Thanks very much. As I look impairment, the economics in Q2, we won't do it in Q3. We'll do it in Q2 and year-end, that's important to remember, but I think it's also -- it's not just all our economic gain. It will be what's really happening on the ground. And I think in the U.K., we're just coming out of lockdown. We still got good government support, but in the second half of the year, it will start to diminish, and I think that's when you'll start to see some more impairment activity. I think we've all been surprised actually, by the economic crisis we've had actually how well impairments have performed. And when we do our models, we've obviously had to do as an industry, quite a lot of adaptation to those models to cope with the level of government support that we see globally and the impact of that. I think understanding what you've done there and understanding the impact on that will be very much how you keep your models up-to-date as you roll this forward into the crisis. But I think it will be a couple of years before we really understand what the impact of it has been on the models and how we take them forward to be able to inform the next crisis as they comes through, which is why I think ECLs and many other European banks particularly holding these post model adjustments to sort of, hey, look we understand what the economics are doing. We understand what the models are doing, but we also understand what's going on in the greater world and what we can see kind of happening in terms of government support. And so I think those are the things that drive a lot of those adjustments. So look, it's a complicated standard. And I think as it comes through, I don't think it will be as simple as maybe this season's quarterly reporting suggests it might be because behind all of this is we loan for people that we need to kind of work our way through in terms of how they continue to develop over this year, and I think well over the next at this rate as well.

Operator

operator
#20

Our next question asks, what drove your decision to call the NatWest Bank disco in April? Was it PRA driven after the dear CEO submissions? And how do you think about the remaining discos?

Unknown Executive

executive
#21

I'm happy to take that one. No, the decision was not based on any conversations with the regulator. It's decision in line with our preference to clean up our capital stack, which we've been quite clear on over the last couple of years. And probably fair to say in terms of discos security that had a relatively small notional outstanding, and we are winning significant amounts of excess liquidity at present. Another factor we took into consideration was the fact that security reference is LIBOR and that would require a consensus [indiscernible] and change the benchmark rate at some stage in the future as well. But in terms of the dear CFO letter, and as people aware, we've submitted that to the regulator at the end of March. But we haven't had any follow-up discussions on it to-date.

Operator

operator
#22

And last question asks, can you talk about the recent LME, in particular, why these particular securities were targeted?
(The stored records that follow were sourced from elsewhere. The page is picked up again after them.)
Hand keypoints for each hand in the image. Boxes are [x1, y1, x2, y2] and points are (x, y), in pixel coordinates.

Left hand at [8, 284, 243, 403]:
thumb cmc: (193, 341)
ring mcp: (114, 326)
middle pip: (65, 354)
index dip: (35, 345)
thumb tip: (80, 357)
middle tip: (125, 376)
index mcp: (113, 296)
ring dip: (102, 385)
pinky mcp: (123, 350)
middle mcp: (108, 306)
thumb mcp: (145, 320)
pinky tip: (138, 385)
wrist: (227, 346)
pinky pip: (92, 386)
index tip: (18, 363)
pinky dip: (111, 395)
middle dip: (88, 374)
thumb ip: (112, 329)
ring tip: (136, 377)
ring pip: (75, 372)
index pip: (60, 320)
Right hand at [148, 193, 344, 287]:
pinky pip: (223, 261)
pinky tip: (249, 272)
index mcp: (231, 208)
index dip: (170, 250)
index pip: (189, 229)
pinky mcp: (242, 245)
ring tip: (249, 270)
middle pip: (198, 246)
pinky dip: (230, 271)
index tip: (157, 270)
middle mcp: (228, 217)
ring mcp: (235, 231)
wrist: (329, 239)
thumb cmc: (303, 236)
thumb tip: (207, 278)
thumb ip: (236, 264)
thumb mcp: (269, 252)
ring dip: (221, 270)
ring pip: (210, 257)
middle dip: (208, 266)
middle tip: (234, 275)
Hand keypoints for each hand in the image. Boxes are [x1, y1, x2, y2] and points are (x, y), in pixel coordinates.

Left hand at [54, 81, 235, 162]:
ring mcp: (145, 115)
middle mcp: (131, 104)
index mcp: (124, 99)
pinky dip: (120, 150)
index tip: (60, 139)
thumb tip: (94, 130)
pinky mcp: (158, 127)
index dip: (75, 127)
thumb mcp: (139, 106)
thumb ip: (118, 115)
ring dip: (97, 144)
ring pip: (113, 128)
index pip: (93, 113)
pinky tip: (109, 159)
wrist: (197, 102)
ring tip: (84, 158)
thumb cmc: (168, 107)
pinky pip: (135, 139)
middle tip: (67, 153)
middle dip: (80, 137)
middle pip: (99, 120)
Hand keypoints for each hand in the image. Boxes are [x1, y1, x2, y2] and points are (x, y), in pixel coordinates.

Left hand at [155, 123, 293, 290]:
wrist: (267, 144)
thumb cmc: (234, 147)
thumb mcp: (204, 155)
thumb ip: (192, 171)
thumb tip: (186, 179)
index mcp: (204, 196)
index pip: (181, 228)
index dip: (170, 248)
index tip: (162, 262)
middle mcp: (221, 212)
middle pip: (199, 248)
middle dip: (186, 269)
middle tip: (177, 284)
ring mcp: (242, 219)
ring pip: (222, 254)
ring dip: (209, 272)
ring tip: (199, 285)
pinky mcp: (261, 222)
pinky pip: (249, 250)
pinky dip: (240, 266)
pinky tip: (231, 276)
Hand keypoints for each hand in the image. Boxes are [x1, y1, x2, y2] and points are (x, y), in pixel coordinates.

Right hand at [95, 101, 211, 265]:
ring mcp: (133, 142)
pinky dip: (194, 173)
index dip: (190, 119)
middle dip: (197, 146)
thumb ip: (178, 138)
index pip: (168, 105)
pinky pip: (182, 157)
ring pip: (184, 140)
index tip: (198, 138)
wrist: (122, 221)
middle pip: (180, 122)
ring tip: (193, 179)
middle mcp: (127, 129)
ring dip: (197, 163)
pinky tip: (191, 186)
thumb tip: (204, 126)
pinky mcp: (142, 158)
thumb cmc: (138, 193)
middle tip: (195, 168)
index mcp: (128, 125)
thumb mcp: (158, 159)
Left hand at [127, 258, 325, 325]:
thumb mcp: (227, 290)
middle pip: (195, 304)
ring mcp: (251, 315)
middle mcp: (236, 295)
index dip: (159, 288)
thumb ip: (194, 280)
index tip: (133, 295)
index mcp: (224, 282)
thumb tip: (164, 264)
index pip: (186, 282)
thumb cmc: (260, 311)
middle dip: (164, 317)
How do you think about priorities?

Unknown Executive

executive
#23

Yes. Happy to take that one, quite similar to the last answer, to be honest, part of our drive to clean up the capital stack and have a cleaner stack as possible by the end of this year and as we go into 2022. So the security is targeted through that and we're either a potential barrier to resolution. Did not qualify as capital beyond the end of this year or inefficient due to the amortizing ratio capital value. So it was 2 legacy Tier 1s and 4 bullet Tier 2 securities that were within 5 years to maturity. And are amortizing down 20% per annum. So really a capital efficiency play.

Operator

operator
#24

And Donal, we're going to hand back to yourself to close the call.

Donal Quaid

executive
#25

Perfect. Well, thank you all for your time this morning, and I hope to sort of catch-up with you all in a one-to-one format in the near future. Thank you.